### WORK REQUIRED
Comb the records below for the string "down" and copy each line where it turns up.

### DATA RECORDS

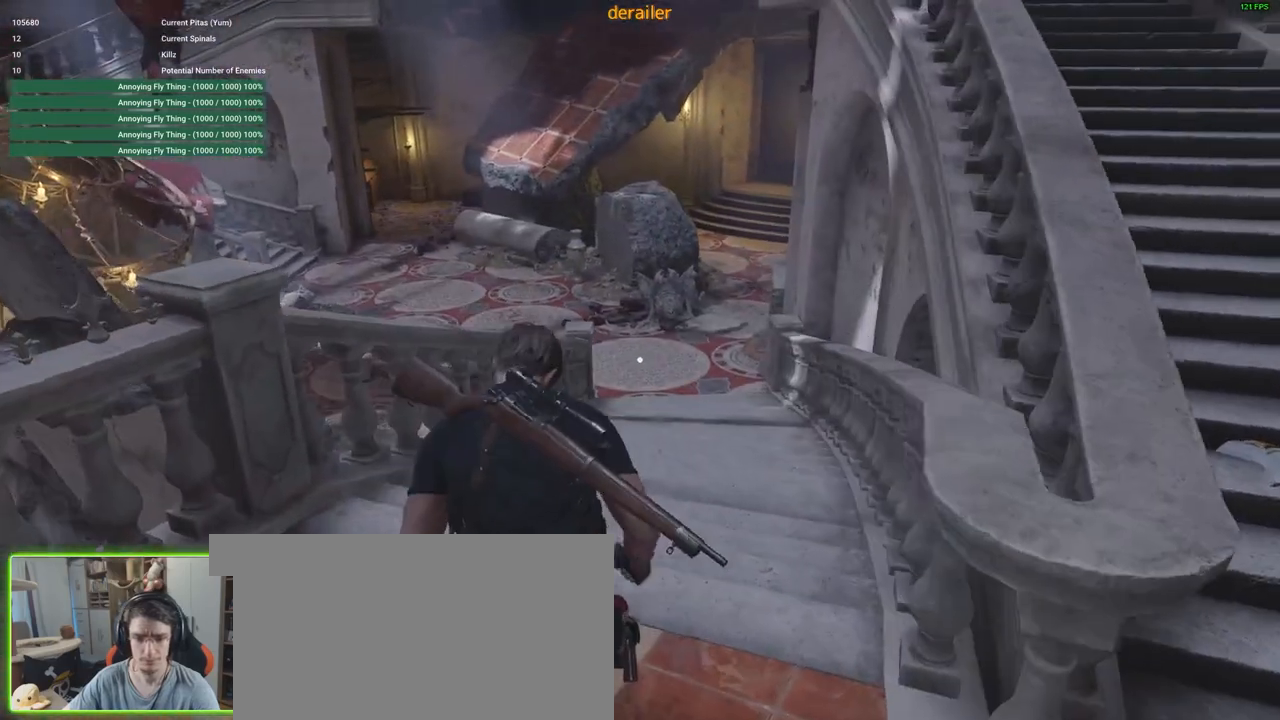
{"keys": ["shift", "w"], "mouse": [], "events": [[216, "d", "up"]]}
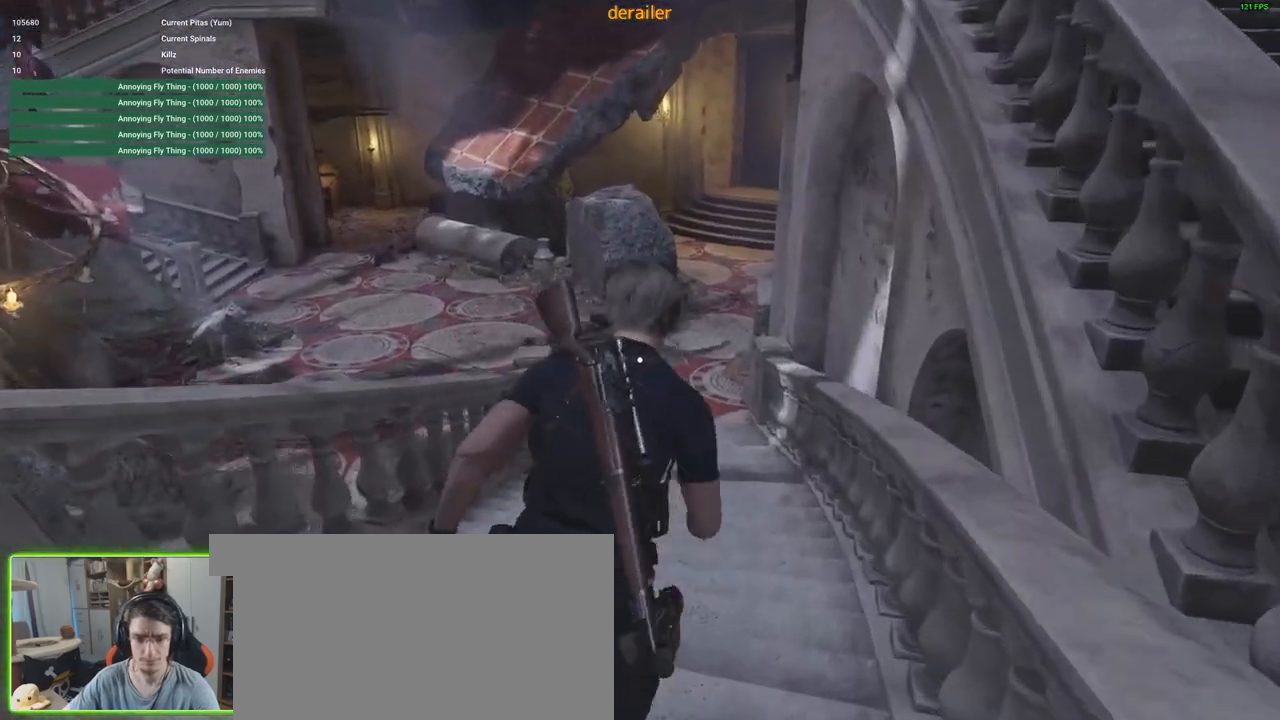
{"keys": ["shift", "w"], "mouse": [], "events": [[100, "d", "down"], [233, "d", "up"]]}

...

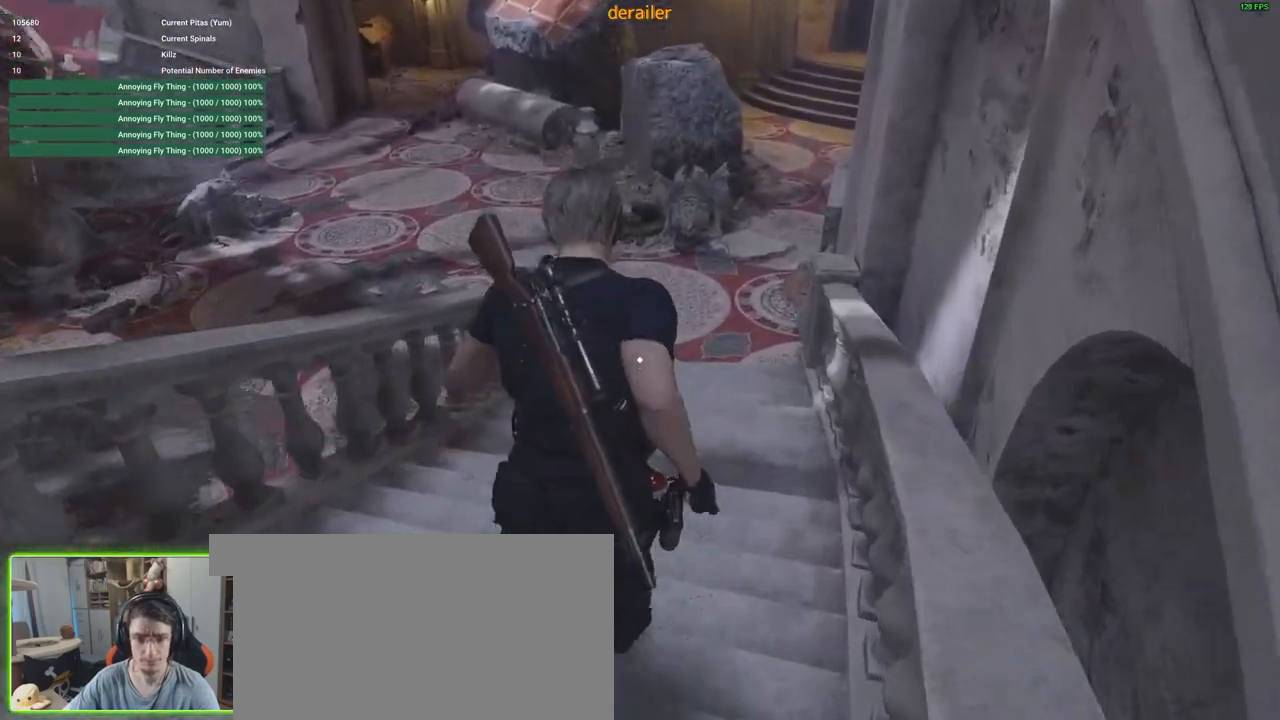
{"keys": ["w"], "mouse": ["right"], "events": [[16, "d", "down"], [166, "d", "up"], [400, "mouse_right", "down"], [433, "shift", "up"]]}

### WRITTEN ANSWER
{"keys": ["shift", "w"], "mouse": [], "events": [[100, "d", "down"], [233, "d", "up"]]}
{"keys": ["w"], "mouse": ["right"], "events": [[16, "d", "down"], [166, "d", "up"], [400, "mouse_right", "down"], [433, "shift", "up"]]}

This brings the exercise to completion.